La tape sur la main : cette forme de violence peut-elle s’aggraver ?
Il est crucial de distinguer une tape donnée pour interrompre un comportement et inciter à l’obéissance, d’un geste impulsif non prémédité. Dans ce dernier cas, un parent peut réagir instinctivement pour protéger l’enfant d’un danger imminent, comme s’il s’apprêtait à toucher une surface brûlante. Dans ce contexte, la réaction du parent est guidée par la peur et se manifeste par un geste abrupt, sans intention de nuire. Pour que l’enfant comprenne, il est essentiel que le parent s’excuse et lui explique la raison de son geste, en soulignant qu’il ne s’agit pas d’un comportement à reproduire.
Cependant, frapper la main d’un bébé dans le but de le faire obéir est problématique. « Ce type de violence est plus susceptible de se répéter et de s’intensifier. De plus, l’enfant va certes cesser son comportement à ce moment, mais il ne comprendra pas la raison de ce geste. Au-delà des effets épigénétiques, cela constitue aussi un modèle éducatif que l’enfant pourrait intégrer et reproduire plus tard dans sa propre famille, ainsi que dans ses relations sociales et professionnelles », analyse Clémence Lisembard.
Quels sont les signes alarmants de maltraitance infantile?
Plusieurs indicateurs peuvent signaler une éventuelle maltraitance infantile. Un enfant vivant dans un environnement violent peut être extrêmement réservé et hésitant à explorer son entourage, se montrant souvent très calme et évitant le contact avec les autres par sentiment d’insécurité. « Il est important d’encourager les adultes à poser des questions et à intervenir s’ils observent des comportements inquiétants. Il incombe à chacun de protéger les jeunes. Les violences sont préjudiciables à leur développement et, de plus, illégales. Si les témoins ne se sentent pas capables d’agir directement, ils peuvent se tourner vers les autorités présentes, telles qu’un agent de sécurité dans les transports ou un policier dans la rue », recommande Clémence Lisembard.
Comment signaler une situation préoccupante?

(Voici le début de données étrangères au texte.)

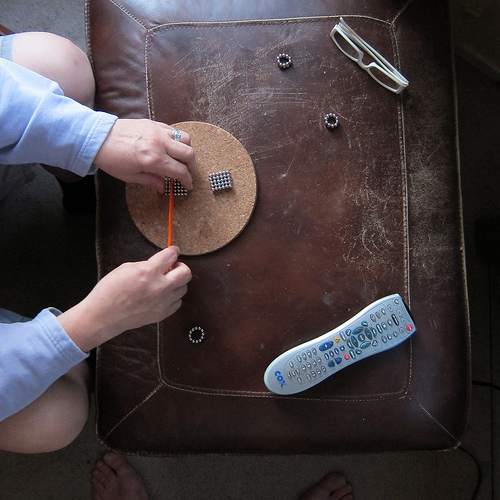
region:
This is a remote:
[317, 306, 403, 387]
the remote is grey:
[290, 302, 405, 381]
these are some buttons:
[282, 256, 337, 346]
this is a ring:
[155, 333, 222, 344]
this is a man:
[29, 260, 152, 356]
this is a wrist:
[86, 304, 128, 362]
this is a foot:
[95, 469, 107, 479]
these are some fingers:
[151, 228, 243, 333]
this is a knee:
[35, 340, 85, 478]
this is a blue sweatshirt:
[1, 371, 86, 419]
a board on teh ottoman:
[112, 113, 272, 248]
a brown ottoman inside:
[104, 71, 444, 396]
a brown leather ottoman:
[136, 90, 393, 413]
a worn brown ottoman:
[62, 64, 499, 482]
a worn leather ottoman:
[18, 56, 453, 427]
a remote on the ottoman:
[177, 282, 467, 424]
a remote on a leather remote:
[264, 257, 417, 406]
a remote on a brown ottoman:
[260, 274, 412, 386]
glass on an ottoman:
[294, 4, 413, 94]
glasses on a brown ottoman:
[308, 13, 460, 153]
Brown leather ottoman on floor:
[83, 1, 472, 455]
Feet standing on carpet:
[89, 446, 364, 498]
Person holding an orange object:
[0, 62, 202, 453]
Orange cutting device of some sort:
[164, 175, 175, 250]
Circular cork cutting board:
[123, 121, 258, 256]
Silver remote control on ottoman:
[262, 293, 417, 395]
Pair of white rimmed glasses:
[329, 15, 411, 95]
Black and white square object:
[208, 168, 233, 193]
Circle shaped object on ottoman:
[322, 112, 339, 127]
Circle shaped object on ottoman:
[187, 323, 207, 343]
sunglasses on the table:
[295, 26, 405, 93]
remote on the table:
[269, 290, 413, 399]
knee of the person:
[5, 397, 74, 441]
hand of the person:
[91, 246, 170, 328]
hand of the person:
[102, 115, 172, 198]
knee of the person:
[66, 73, 92, 98]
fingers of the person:
[146, 243, 183, 310]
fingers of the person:
[160, 136, 199, 187]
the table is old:
[332, 184, 385, 219]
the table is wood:
[216, 60, 290, 95]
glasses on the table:
[312, 8, 409, 108]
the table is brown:
[206, 236, 304, 283]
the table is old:
[349, 187, 449, 267]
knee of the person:
[20, 387, 86, 452]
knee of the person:
[19, 35, 94, 105]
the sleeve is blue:
[7, 343, 62, 383]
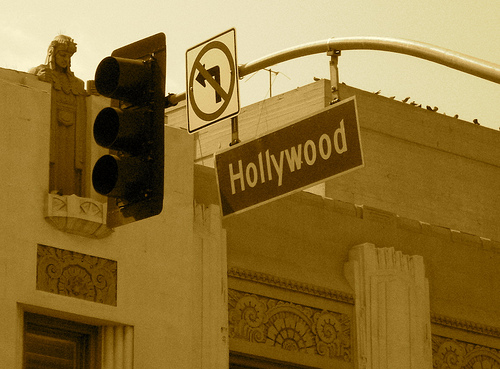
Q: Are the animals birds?
A: Yes, all the animals are birds.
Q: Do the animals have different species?
A: No, all the animals are birds.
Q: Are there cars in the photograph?
A: No, there are no cars.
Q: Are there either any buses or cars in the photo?
A: No, there are no cars or buses.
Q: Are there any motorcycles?
A: No, there are no motorcycles.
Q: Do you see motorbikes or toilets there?
A: No, there are no motorbikes or toilets.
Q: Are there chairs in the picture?
A: No, there are no chairs.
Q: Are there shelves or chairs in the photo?
A: No, there are no chairs or shelves.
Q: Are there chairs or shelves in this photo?
A: No, there are no chairs or shelves.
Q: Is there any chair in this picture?
A: No, there are no chairs.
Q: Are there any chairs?
A: No, there are no chairs.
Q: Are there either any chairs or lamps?
A: No, there are no chairs or lamps.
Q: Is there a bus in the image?
A: No, there are no buses.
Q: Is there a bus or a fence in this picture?
A: No, there are no buses or fences.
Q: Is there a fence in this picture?
A: No, there are no fences.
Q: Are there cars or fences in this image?
A: No, there are no fences or cars.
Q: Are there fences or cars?
A: No, there are no fences or cars.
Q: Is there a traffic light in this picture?
A: Yes, there is a traffic light.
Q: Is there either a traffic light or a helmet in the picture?
A: Yes, there is a traffic light.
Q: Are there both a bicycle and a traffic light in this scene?
A: No, there is a traffic light but no bicycles.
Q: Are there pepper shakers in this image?
A: No, there are no pepper shakers.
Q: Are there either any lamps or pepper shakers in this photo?
A: No, there are no pepper shakers or lamps.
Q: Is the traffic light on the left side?
A: Yes, the traffic light is on the left of the image.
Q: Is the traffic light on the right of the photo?
A: No, the traffic light is on the left of the image.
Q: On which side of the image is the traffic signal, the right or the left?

En cas de soupçon de violence envers un enfant, il est possible de faire un signalement en contactant le 119, le Service national d’accueil téléphonique pour l’enfance en danger. Bien que cette démarche puisse être difficile, de peur de briser une famille et de voir les enfants placés, « il est crucial de protéger l’enfant en alertant des professionnels qui prendront en charge la situation pour l’évaluer. Certains parents agissent violemment par ignorance du développement approprié de l’enfant et par manque de ressources. En tant que professionnels, nous avons un rôle clé à jouer pour les soutenir et les outiller. Cela peut leur donner l’opportunité de changer avant que la situation ne s’aggrave ou que l’enfant ne soit placé suite à une escalade de violence », conclut l’experte.